United States District Court, S.D. New York
Mar 29, 2022
20-CV-8079 (JMF) (S.D.N.Y. Mar. 29, 2022)

Opinion

20-CV-8079 (JMF)

03-29-2022

TAMI ANN ALBANESE, Plaintiff, v. COMMISSIONER OF SOCIAL SECURITY, Defendant.


MEMORANDUM OPINION AND ORDER ADOPTING REPORT AND RECOMMENDATION

JESSE M. FURMAN, United States District Judge.
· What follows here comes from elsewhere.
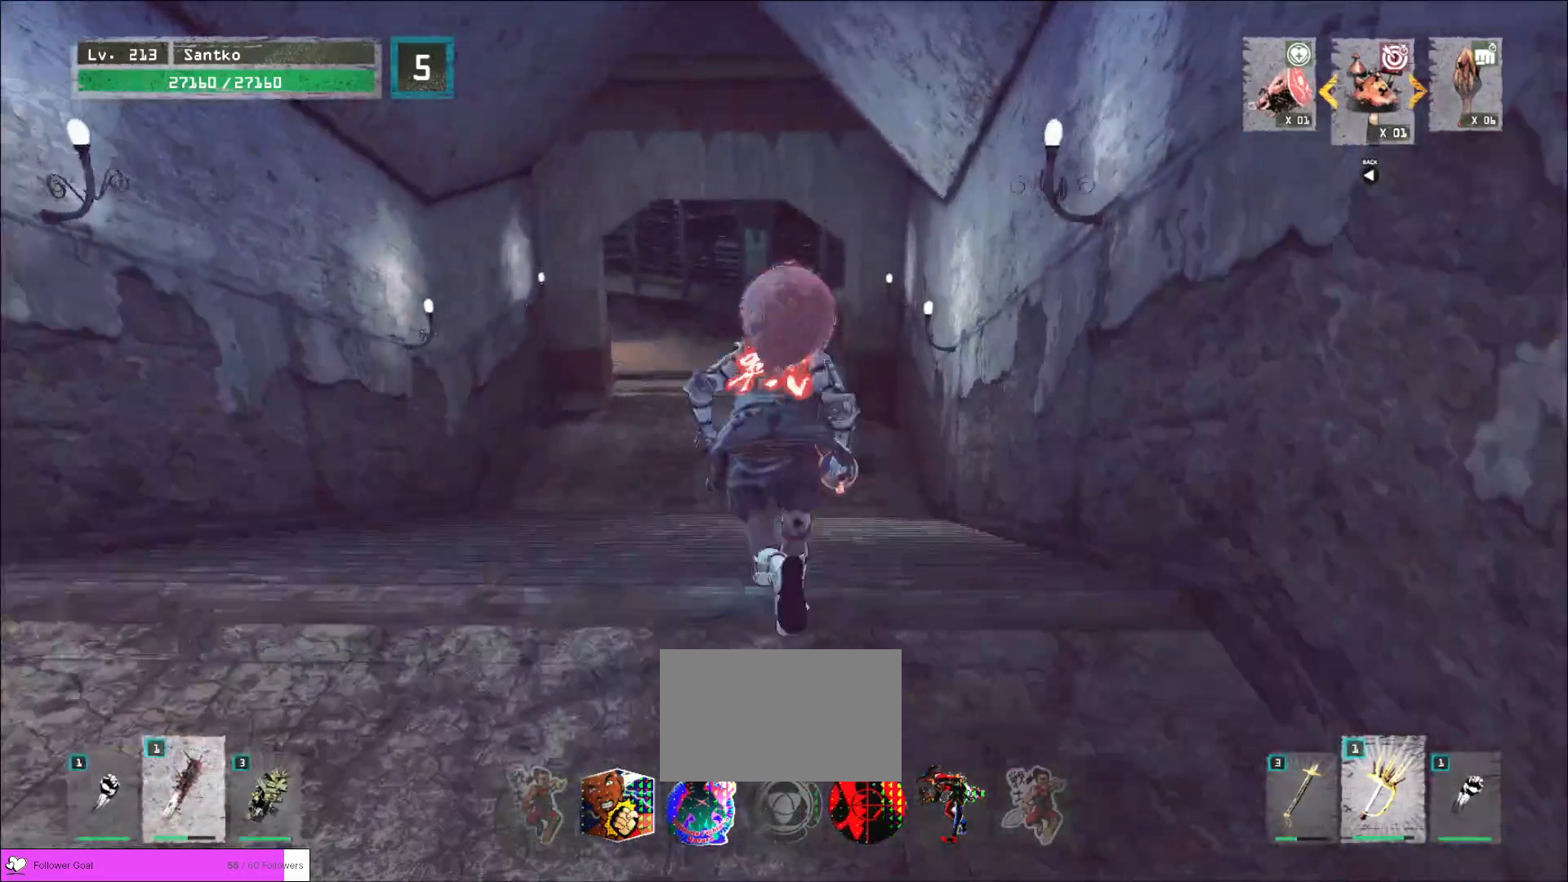
{"keys": [], "mouse": [], "events": [[480, "w", "up"]]}
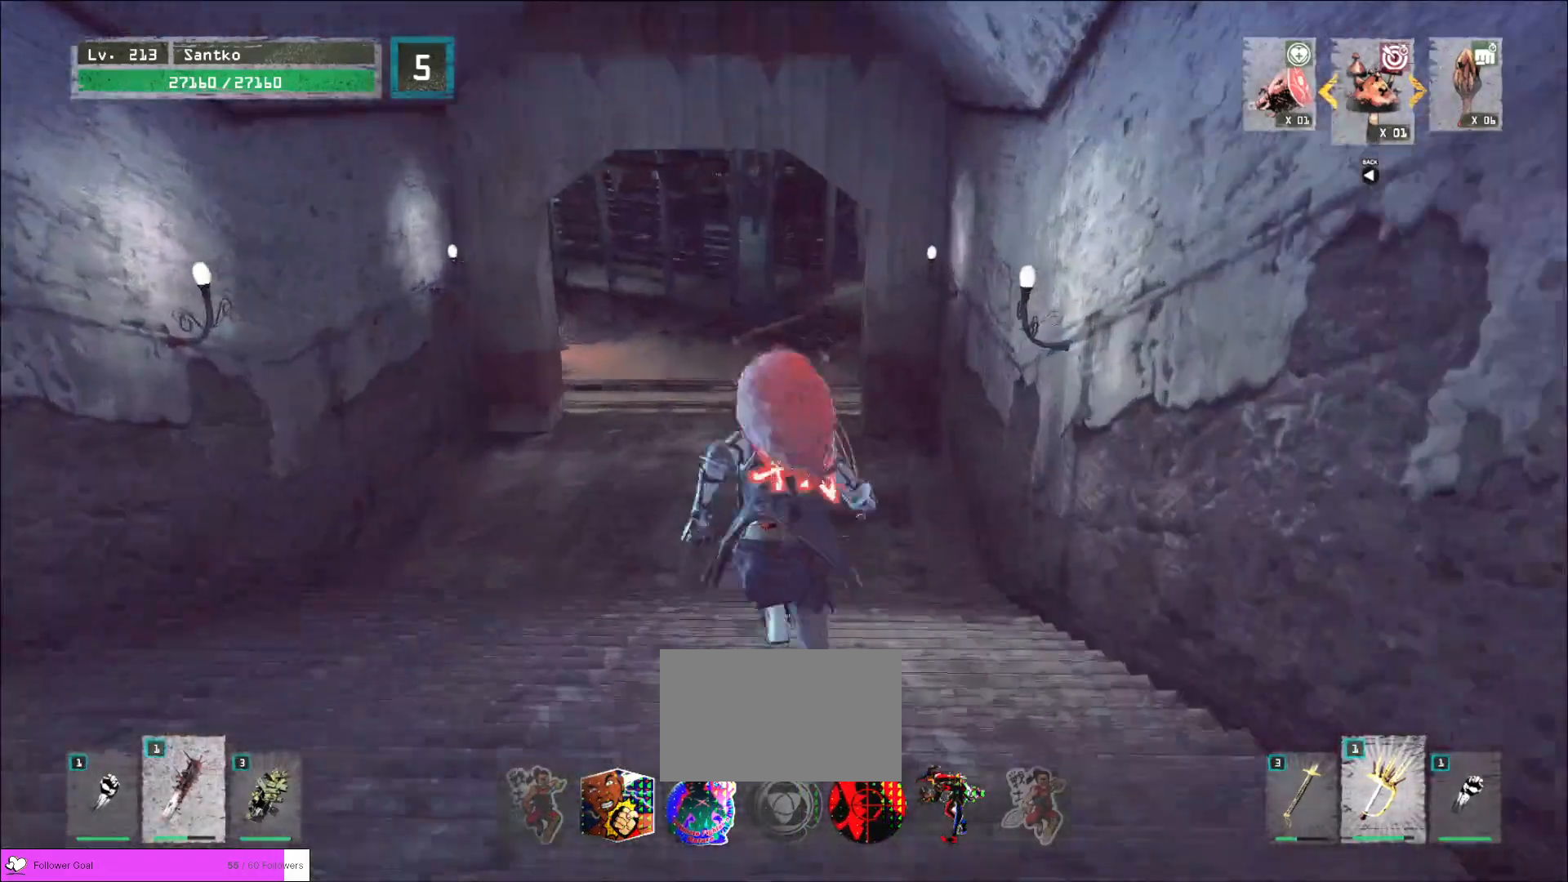
{"keys": ["a", "w"], "mouse": [], "events": [[80, "w", "down"], [400, "a", "down"]]}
Tami Ann Albanese brings this action against the Commissioner of Social Security, challenging the denial of her application for disability social security benefits. See ECF No. 1. Both parties filed motions for judgment on the pleadings, see ECF Nos. 17, 23, which the Court referred to Magistrate Judge Gary R. Jones, see ECF No. 6. In his Report and Recommendation filed on February 3, 2022, Magistrate Judge Jones recommended that Albanese's motion for judgment on the pleadings be denied and that the Commissioner's be granted. See ECF No. 27 (“R&R”), at 16. Albanese timely filed objections to the Report and Recommendation, see ECF No. 28 (“Pl.'s Obj.”), which the Commissioner opposes, see ECF No. 30.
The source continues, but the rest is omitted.